• EXERCISE:
Repeat precisely the span of lines below that opens with the line containing "Main Galleries, Tarble" and closes with the line containing "was more transparent.", both included.

———

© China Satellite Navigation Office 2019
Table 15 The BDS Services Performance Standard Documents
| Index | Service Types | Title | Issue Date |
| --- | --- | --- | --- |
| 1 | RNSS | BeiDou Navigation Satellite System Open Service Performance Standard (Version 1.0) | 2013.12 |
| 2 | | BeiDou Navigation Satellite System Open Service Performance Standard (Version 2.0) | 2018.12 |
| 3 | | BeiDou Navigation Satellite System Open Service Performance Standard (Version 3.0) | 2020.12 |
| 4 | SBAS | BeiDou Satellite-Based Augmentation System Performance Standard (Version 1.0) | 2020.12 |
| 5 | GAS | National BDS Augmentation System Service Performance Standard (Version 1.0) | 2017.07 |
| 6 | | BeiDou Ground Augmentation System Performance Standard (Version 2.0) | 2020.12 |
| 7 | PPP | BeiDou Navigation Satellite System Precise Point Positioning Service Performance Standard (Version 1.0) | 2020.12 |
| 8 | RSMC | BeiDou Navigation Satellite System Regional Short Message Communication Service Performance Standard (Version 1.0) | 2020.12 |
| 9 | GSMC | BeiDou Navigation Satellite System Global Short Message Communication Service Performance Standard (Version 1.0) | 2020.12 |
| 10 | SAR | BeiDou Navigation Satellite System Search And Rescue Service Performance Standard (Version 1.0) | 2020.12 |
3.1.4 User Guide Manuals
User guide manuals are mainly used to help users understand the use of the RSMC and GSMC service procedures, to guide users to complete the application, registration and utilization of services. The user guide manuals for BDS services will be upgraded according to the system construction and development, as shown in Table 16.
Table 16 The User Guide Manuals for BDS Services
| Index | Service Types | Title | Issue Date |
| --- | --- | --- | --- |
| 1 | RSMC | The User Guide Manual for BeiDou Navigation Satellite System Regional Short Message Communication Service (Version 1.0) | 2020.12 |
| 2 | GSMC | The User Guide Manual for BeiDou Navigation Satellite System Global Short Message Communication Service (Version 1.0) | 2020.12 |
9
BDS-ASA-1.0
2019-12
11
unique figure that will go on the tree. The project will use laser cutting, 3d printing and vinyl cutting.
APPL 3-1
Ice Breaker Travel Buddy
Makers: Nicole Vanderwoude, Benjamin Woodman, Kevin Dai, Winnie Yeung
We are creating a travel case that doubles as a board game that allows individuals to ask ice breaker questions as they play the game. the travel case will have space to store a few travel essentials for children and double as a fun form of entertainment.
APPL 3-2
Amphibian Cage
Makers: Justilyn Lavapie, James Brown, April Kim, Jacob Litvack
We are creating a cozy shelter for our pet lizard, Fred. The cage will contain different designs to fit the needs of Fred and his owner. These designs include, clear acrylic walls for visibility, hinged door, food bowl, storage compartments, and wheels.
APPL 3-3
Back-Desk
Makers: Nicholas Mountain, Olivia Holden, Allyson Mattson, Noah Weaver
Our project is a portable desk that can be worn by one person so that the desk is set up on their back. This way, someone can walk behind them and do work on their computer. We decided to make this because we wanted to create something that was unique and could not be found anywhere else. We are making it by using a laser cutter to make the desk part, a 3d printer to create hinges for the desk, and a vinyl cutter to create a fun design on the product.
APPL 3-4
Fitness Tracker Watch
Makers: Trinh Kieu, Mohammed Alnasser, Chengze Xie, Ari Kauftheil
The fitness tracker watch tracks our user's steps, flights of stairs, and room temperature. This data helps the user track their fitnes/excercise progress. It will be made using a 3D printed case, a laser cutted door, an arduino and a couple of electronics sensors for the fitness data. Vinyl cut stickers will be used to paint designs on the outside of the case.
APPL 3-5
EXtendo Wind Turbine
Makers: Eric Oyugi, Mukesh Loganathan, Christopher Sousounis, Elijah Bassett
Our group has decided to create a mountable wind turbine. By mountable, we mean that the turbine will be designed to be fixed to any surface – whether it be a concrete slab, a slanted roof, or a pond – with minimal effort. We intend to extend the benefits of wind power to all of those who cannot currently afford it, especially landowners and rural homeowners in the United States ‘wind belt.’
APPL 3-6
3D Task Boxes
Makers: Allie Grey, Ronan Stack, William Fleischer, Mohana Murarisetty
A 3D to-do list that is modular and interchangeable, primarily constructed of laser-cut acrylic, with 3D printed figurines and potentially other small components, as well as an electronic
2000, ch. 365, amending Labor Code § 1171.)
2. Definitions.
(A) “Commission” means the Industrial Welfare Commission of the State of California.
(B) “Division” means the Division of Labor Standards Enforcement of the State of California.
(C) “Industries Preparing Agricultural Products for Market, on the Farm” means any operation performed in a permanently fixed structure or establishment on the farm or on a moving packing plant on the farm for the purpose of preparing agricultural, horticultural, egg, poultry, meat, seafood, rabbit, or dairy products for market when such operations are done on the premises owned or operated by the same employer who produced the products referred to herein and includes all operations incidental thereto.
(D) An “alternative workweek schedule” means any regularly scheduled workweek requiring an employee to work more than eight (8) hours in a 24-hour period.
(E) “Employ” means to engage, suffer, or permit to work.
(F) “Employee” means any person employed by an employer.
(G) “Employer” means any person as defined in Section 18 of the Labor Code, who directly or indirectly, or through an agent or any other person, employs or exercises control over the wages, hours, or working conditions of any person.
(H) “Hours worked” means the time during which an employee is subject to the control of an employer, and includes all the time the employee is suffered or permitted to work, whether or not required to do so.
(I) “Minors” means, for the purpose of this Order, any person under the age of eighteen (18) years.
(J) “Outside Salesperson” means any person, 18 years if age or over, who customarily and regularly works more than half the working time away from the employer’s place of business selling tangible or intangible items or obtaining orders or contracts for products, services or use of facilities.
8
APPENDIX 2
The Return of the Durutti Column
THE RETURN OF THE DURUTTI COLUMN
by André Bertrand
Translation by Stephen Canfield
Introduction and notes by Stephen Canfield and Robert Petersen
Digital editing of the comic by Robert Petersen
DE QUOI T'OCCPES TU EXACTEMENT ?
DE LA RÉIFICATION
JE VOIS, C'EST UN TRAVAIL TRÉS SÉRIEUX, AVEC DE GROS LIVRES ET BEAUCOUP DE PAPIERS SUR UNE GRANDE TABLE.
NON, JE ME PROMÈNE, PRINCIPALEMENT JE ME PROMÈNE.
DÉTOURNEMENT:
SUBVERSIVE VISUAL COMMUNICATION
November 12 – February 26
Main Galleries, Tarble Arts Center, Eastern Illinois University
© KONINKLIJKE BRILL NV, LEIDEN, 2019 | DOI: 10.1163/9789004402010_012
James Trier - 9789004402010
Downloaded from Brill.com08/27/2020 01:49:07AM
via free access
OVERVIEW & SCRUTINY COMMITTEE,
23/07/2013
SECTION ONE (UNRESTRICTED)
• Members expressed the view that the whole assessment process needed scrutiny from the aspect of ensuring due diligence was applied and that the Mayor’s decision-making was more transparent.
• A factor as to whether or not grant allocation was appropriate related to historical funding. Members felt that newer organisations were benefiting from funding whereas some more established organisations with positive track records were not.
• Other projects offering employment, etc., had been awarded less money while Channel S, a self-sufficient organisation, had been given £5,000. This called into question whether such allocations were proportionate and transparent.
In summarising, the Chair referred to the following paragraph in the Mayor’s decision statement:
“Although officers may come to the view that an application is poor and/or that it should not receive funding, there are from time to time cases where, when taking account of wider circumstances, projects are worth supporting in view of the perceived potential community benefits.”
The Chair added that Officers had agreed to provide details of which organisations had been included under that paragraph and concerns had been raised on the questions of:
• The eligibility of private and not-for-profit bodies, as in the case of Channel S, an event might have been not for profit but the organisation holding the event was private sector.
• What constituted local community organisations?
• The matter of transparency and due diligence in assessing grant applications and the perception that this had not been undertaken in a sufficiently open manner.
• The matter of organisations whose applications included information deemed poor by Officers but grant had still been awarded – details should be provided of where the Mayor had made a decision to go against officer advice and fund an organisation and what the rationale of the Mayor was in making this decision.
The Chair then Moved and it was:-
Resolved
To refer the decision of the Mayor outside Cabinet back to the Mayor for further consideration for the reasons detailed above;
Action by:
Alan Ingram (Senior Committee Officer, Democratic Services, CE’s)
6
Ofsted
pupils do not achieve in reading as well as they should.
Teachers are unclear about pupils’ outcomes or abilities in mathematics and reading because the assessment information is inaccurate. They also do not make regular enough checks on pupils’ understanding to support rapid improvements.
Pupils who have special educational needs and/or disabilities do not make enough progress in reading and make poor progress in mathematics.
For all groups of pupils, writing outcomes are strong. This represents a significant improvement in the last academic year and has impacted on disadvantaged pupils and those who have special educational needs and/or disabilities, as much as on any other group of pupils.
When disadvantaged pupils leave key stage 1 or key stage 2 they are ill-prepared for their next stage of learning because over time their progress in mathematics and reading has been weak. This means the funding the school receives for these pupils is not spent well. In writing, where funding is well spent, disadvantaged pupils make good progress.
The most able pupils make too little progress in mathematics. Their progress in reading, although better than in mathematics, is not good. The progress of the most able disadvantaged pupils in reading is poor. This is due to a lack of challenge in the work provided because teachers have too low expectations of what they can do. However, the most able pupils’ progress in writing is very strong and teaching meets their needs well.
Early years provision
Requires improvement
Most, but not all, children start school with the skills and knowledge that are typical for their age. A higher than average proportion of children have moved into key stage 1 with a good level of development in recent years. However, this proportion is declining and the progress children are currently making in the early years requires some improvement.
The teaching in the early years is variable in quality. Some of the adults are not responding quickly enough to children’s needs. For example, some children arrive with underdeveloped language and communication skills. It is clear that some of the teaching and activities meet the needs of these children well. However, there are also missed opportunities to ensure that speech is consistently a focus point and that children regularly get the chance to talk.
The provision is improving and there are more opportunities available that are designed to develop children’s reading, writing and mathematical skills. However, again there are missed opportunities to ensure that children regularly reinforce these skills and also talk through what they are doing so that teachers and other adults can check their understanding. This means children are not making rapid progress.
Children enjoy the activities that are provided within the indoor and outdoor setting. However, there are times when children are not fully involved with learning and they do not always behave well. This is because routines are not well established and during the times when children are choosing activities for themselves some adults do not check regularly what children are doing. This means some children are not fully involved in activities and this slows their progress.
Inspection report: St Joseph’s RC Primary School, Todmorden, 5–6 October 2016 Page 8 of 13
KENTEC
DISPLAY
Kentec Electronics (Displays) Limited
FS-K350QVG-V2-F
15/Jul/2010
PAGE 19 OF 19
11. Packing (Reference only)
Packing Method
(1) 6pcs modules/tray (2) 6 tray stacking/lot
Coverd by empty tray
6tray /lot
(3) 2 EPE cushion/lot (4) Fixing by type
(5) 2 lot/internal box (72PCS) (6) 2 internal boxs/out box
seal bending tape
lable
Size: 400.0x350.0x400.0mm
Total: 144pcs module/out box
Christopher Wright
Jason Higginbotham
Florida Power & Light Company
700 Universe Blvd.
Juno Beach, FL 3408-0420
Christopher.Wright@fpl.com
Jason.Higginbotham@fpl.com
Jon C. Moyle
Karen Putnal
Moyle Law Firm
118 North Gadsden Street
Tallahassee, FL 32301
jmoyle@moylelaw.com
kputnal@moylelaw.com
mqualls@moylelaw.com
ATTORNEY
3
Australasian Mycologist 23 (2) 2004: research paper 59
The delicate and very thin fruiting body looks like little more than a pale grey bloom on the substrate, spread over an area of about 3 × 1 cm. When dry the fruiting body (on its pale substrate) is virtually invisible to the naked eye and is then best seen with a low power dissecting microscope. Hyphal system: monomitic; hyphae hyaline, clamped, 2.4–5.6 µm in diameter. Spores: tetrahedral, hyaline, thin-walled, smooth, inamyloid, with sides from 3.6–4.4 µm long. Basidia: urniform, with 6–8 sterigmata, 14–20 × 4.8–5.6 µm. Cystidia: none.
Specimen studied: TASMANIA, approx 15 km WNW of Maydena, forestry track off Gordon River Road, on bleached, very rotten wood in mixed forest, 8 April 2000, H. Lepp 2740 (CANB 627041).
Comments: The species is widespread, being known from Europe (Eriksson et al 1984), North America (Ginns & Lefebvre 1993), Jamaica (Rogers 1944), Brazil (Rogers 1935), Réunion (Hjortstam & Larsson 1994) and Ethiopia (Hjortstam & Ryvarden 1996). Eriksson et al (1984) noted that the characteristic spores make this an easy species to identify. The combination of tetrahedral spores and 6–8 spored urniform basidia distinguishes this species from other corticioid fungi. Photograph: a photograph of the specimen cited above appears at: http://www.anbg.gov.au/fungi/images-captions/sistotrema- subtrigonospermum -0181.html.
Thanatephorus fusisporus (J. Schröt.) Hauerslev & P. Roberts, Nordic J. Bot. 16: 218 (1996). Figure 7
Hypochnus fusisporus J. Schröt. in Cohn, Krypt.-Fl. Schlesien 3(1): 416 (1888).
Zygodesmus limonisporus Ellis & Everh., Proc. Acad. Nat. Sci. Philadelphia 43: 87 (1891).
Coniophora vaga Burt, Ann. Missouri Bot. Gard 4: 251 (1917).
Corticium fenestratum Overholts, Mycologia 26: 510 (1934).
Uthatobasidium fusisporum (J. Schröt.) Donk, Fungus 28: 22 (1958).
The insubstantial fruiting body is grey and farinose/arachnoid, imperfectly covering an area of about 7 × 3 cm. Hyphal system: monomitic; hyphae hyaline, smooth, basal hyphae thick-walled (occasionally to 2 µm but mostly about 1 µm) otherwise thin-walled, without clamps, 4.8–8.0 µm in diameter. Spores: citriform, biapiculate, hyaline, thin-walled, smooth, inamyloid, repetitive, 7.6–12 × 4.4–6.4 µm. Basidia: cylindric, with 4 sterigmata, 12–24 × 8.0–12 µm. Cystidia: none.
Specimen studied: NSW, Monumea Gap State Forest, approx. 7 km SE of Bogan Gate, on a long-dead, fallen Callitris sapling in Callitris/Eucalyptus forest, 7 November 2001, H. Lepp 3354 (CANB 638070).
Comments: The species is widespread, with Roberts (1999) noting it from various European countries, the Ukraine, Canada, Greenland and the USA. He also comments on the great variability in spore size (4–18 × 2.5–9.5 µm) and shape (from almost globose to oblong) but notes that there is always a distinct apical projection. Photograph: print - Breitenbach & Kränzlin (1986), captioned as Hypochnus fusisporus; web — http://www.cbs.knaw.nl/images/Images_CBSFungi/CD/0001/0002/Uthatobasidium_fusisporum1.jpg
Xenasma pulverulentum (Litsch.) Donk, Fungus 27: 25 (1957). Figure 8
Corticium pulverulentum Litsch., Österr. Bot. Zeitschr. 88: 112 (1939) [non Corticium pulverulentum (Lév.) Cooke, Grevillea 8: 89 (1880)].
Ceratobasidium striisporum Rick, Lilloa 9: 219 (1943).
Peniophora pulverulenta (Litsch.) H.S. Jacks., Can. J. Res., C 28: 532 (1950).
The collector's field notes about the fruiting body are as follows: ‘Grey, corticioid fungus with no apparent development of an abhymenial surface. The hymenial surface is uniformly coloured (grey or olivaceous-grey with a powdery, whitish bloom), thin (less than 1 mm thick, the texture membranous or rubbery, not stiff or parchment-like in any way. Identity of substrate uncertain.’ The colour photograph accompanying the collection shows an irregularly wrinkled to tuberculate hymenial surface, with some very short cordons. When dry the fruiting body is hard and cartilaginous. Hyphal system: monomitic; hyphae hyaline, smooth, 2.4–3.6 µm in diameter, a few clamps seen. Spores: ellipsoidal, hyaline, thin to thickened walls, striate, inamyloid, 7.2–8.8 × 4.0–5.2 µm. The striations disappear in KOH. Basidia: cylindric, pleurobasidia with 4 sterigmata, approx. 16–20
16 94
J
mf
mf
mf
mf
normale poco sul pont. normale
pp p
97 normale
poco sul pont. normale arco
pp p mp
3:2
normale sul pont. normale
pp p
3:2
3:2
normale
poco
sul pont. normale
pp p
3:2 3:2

———

• EXPECTED ANSWER:
Main Galleries, Tarble Arts Center, Eastern Illinois University
© KONINKLIJKE BRILL NV, LEIDEN, 2019 | DOI: 10.1163/9789004402010_012
James Trier - 9789004402010
Downloaded from Brill.com08/27/2020 01:49:07AM
via free access
OVERVIEW & SCRUTINY COMMITTEE,
23/07/2013
SECTION ONE (UNRESTRICTED)
• Members expressed the view that the whole assessment process needed scrutiny from the aspect of ensuring due diligence was applied and that the Mayor’s decision-making was more transparent.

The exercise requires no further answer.